На второй половине жила Стадницкая, старая дева, тоже учительница. Возраста она была неопределенного, но их с Петро сближало тяготение к старости. Две развалины, просто созданные друг для друга.
Стадницкая носила узкие юбки и мужские рубашки с галстуком. Каблуки стучали по школьному двору, вымощенному кирпичом. Губы накрашены так, чтобы рот казался меньше. Всегда аккуратно причесана — закрученные бубликами косы. Преподавала Стадницкая польский и пение — в теплые дни ее слабый писклявый голос долетал из открытых окон школы:
Солнце свободы ласкает лазурные волны,В даль перед нами распахнуто море просторно.[8]
Звуки тоскливо неслись по деревне. Я никогда не видела моря — и ничего, живу. Понятия не имею про лазурь. Море знаю только по этой песне да из телевизора.
Я останавливаюсь перед зеркалом и пощипываю себя за щеки, чтобы прилила кровь. Хочу вспомнить, какой я была на первом свидании, когда мы с Петро поехали в городок — после того как тетка Маринка дала за меня согласие. Итак, темные волосы, стянутые на затылке в узел, темные брови и смуглое лицо. Цыганиха. Грудь — всегда слишком маленькая, уже потом, здесь, во времена Карабиновича, я подкладывала в лифчик вату. Тонкая талия, а под ней плоский живот и тяжеловатые бедра, здоровые, налитые. Что с ними стало теперь? Поднимаю юбку и вижу обтянутые кожей кости. Тонкие бабки — помню, Петро они всегда нравились, и он не позволял покупать туфли с перепонкой. Говорил, в них щиколотки кажутся толще. И между ногами у меня было совсем иначе — губы полные, набухшие, сочные. Теперь, подмываясь, я ощущаю пальцами неприятно тонкую кожу и сразу под ней какие-то таинственные внутренние кости. Я и не подозревала, что у меня там кости. Вот оно, старение: живая упругая ткань затвердевает, человек застывает изнутри. Теперь это обычная дырочка, чтобы пописать, не более. И ступни — чужие, даже и не скажешь, мужские или женские. Со временем вся эта суета вокруг пола затихает. Старые женщины и старые мужчины похожи.

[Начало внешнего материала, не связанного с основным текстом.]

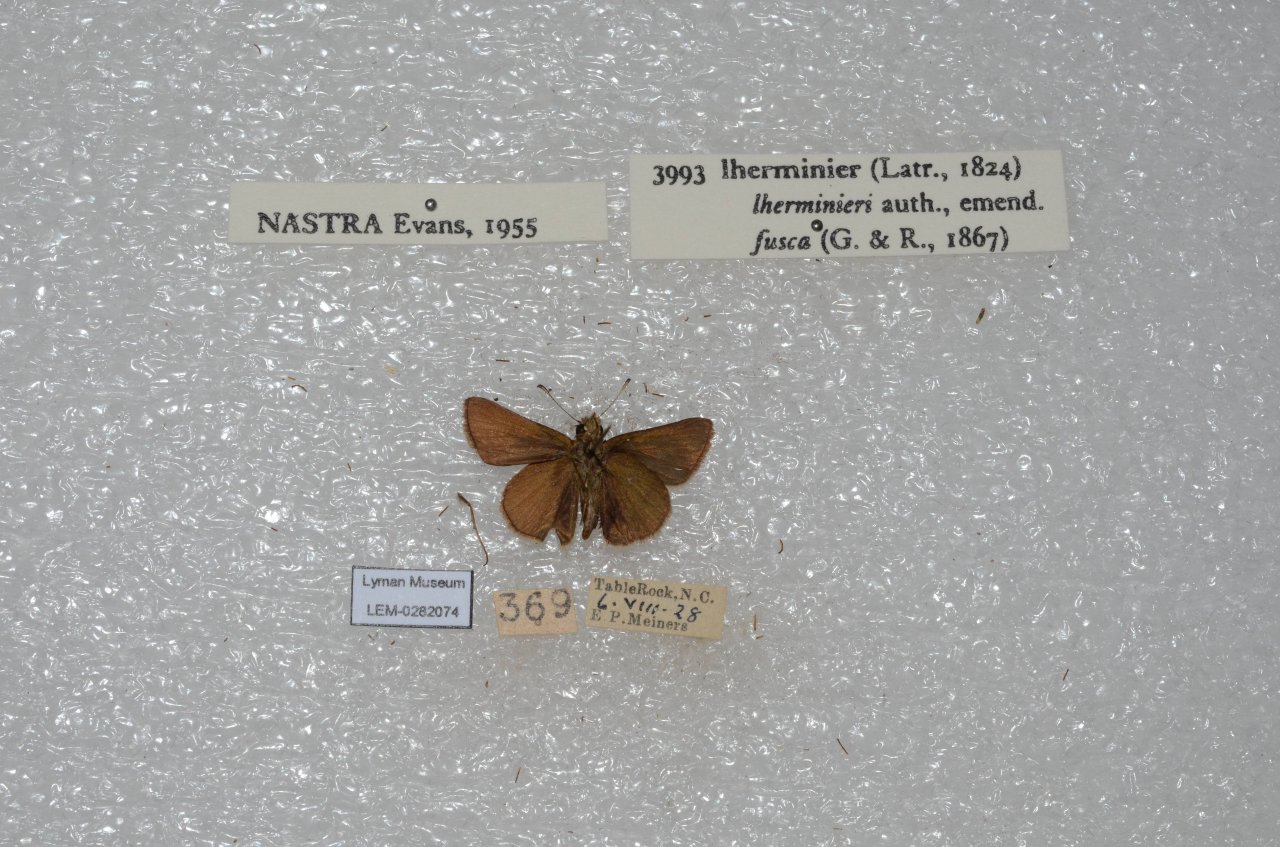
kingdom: Animalia
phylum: Arthropoda
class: Insecta
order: Lepidoptera
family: Hesperiidae
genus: Nastra
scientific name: Nastra lherminier
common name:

Этой зимой мне иногда казалось, что я смотрю не на Петро, а на себя. Хоть что-то нас наконец сблизило — старость. С каждым днем мы оба уменьшались. В последнее время едва дотягивались с кровати до пола. Мне было неловко, что я болтаю ногами в воздухе, будто ребенок, будто маленькая девочка. Я ничего не говорила. Петро всегда был высокий и гордился этим. Если бы так пошло дальше, если бы затянулось на долгие годы и смерть могла опаздывать, как почтальон, приносящий пенсию, мы бы словно росли наоборот, в противоположную сторону. Пока не сделались размером с кукол. Боялись бы мышей, которых тут полно. А возможно даже — исчезни смерть вовсе — завалились бы в щели между досками, точно хлебные крошки. Эти, снизу, обнаружили бы только пустой дом. Уж они бы пошептались, посудачили вволю. Сгинули старики, пропали, словно в воду канули. Кому теперь дом достанется? Жива ли их дочь, приедет ли из Варшавы? В шкафах бы копались. Открыли бы крышку сундука и прочитали Петровы записи. Все бы выяснилось: 2 апреля 1987 года мы сеяли сельдерей, а 14-го — петрушку.
Из них бы вышла хорошая пара — Петро с этой Стадницкой. Он учитель и она учительница. Поделили бы между собой классы. Вместе вписывали в дневники отметки. Договорились насчет расписания. Объединили бы свои комнаты на втором этаже, и даже если она уже не могла иметь детей, то ведь при них и так были дети всего городка. Стадницкую потом забрали русские и, как многие другие, она пропала.
Он называл себя Петр. Имя выговаривал мягко, чересчур старательно «по-польски», так что получалось «Пьётр». Так он мне представился в тот день, когда мы поехали поездом в город. Шли по дороге от станции, летел тополиный пух, сияли на солнце крыши и мостовая, казавшаяся от этого блеска мокрой, словно после ночного дождя. Я радовалась всему. На мне было ситцевое платье в цветочек, косого кроя (еще ночью тетка Маринка обметывала петли), облегавшее бедра. Маленькая сумочка, в ней гребешок, зеркальце и носовой платок. Кожаные коричневые босоножки на пробковой танкетке. А на нем — рубашка и темные фланелевые брюки, летний пиджак перекинут через руку. Мужчины на меня заглядывались.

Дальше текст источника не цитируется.